• [RECORDED INFORMATION]:
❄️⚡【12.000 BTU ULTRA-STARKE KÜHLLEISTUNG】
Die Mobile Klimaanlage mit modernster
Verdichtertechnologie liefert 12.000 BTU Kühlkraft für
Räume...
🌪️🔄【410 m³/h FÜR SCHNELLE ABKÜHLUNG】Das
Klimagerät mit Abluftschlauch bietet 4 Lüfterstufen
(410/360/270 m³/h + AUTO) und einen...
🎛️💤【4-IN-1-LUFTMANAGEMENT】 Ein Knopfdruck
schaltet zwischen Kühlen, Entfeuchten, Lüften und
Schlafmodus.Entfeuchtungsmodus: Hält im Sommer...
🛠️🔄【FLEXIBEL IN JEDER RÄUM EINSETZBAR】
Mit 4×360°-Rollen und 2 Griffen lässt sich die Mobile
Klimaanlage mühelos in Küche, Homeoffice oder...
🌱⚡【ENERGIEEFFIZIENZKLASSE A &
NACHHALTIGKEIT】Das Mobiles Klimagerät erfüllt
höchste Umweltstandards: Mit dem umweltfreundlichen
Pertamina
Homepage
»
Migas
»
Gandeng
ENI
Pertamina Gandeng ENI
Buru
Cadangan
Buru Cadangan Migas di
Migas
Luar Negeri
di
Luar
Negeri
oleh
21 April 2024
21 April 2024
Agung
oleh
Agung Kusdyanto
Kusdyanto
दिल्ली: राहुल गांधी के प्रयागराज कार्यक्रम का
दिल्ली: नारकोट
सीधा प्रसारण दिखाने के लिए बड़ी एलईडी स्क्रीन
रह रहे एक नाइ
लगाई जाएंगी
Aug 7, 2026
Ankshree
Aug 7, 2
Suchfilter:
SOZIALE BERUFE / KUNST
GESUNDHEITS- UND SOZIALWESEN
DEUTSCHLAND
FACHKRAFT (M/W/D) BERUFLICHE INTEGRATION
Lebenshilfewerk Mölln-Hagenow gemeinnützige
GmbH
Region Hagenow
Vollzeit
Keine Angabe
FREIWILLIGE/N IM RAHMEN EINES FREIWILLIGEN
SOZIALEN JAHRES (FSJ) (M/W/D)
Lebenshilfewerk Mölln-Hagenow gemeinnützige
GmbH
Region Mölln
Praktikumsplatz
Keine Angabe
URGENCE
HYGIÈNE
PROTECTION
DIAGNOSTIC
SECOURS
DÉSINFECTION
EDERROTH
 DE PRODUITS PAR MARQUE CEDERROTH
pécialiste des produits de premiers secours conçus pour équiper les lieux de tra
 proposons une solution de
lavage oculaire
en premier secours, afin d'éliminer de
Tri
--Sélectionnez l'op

• [REQUEST]: Please repeat the records from their first line up to and including the line that contains "proposons une solution de", copying each line unchanged.

• [RESPONSE TO THE TASK]:
❄️⚡【12.000 BTU ULTRA-STARKE KÜHLLEISTUNG】
Die Mobile Klimaanlage mit modernster
Verdichtertechnologie liefert 12.000 BTU Kühlkraft für
Räume...
🌪️🔄【410 m³/h FÜR SCHNELLE ABKÜHLUNG】Das
Klimagerät mit Abluftschlauch bietet 4 Lüfterstufen
(410/360/270 m³/h + AUTO) und einen...
🎛️💤【4-IN-1-LUFTMANAGEMENT】 Ein Knopfdruck
schaltet zwischen Kühlen, Entfeuchten, Lüften und
Schlafmodus.Entfeuchtungsmodus: Hält im Sommer...
🛠️🔄【FLEXIBEL IN JEDER RÄUM EINSETZBAR】
Mit 4×360°-Rollen und 2 Griffen lässt sich die Mobile
Klimaanlage mühelos in Küche, Homeoffice oder...
🌱⚡【ENERGIEEFFIZIENZKLASSE A &
NACHHALTIGKEIT】Das Mobiles Klimagerät erfüllt
höchste Umweltstandards: Mit dem umweltfreundlichen
Pertamina
Homepage
»
Migas
»
Gandeng
ENI
Pertamina Gandeng ENI
Buru
Cadangan
Buru Cadangan Migas di
Migas
Luar Negeri
di
Luar
Negeri
oleh
21 April 2024
21 April 2024
Agung
oleh
Agung Kusdyanto
Kusdyanto
दिल्ली: राहुल गांधी के प्रयागराज कार्यक्रम का
दिल्ली: नारकोट
सीधा प्रसारण दिखाने के लिए बड़ी एलईडी स्क्रीन
रह रहे एक नाइ
लगाई जाएंगी
Aug 7, 2026
Ankshree
Aug 7, 2
Suchfilter:
SOZIALE BERUFE / KUNST
GESUNDHEITS- UND SOZIALWESEN
DEUTSCHLAND
FACHKRAFT (M/W/D) BERUFLICHE INTEGRATION
Lebenshilfewerk Mölln-Hagenow gemeinnützige
GmbH
Region Hagenow
Vollzeit
Keine Angabe
FREIWILLIGE/N IM RAHMEN EINES FREIWILLIGEN
SOZIALEN JAHRES (FSJ) (M/W/D)
Lebenshilfewerk Mölln-Hagenow gemeinnützige
GmbH
Region Mölln
Praktikumsplatz
Keine Angabe
URGENCE
HYGIÈNE
PROTECTION
DIAGNOSTIC
SECOURS
DÉSINFECTION
EDERROTH
 DE PRODUITS PAR MARQUE CEDERROTH
pécialiste des produits de premiers secours conçus pour équiper les lieux de tra
 proposons une solution de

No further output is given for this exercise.